In the town, the population was spread out, with 23.6% under the age of 18, 8.4% from 18 to 24, 27.8% from 25 to 44, 23.4% from 45 to 64, and 16.7% who were 65 years of age or older. The median age was 38 years. For every 100 females, there were 84.5 males. For every 100 females age 18 and over, there were 80.2 males.

The median income for a household in the town was $23,958, and the median income for a family was $30,455. Males had a median income of $25,227 versus $18,250 for females.
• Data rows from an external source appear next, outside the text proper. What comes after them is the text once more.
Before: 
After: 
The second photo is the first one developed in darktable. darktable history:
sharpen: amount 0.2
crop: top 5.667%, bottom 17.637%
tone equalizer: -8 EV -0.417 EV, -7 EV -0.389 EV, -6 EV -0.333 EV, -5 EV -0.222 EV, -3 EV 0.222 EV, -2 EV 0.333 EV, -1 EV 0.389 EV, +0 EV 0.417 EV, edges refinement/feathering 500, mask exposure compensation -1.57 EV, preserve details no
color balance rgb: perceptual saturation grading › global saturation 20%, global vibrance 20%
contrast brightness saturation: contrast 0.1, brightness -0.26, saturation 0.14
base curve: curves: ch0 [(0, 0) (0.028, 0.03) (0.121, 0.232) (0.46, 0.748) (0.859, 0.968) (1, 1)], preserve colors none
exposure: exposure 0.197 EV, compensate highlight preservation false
The per capita income for the town was $14,400. About 17.3% of families and 18.0% of the population were below the poverty line, including 20.2% of those under age 18 and 17.4% of those age 65 or over.

Historical population
| Census | Pop. | Note | %± |
| 1900 | 253 |  | — |
| 1910 | 165 |  | −34.8% |
| 1920 | 154 |  | −6.7% |
| 1930 | 124 |  | −19.5% |
| 1940 | 187 |  | 50.8% |
| 1950 | 124 |  | −33.7% |
| 1960 | 99 |  | −20.2% |
| 1970 | 121 |  | 22.2% |
| 1980 | 134 |  | 10.7% |
| 1990 | 366 |  | 173.1% |
| 2000 | 406 |  | 10.9% |
| 2010 | 361 |  | −11.1% |
| 2020 | 338 |  | −6.4% |
U.S. Decennial Census

==Publications: print and web==
- The News-Gazette (weekly newspaper)
- The Rockbridge Advocate (monthly magazine)
- The Rockbridge Report (weekly website and cable TV broadcast by students at Washington and Lee University)
- Rockbridge Weekly (weekly newspaper)

==Climate==
The climate in this area is characterized by hot, humid summers and generally mild to cool winters. According to the Köppen Climate Classification system, Goshen has a humid subtropical climate, abbreviated "Cfa" on climate maps.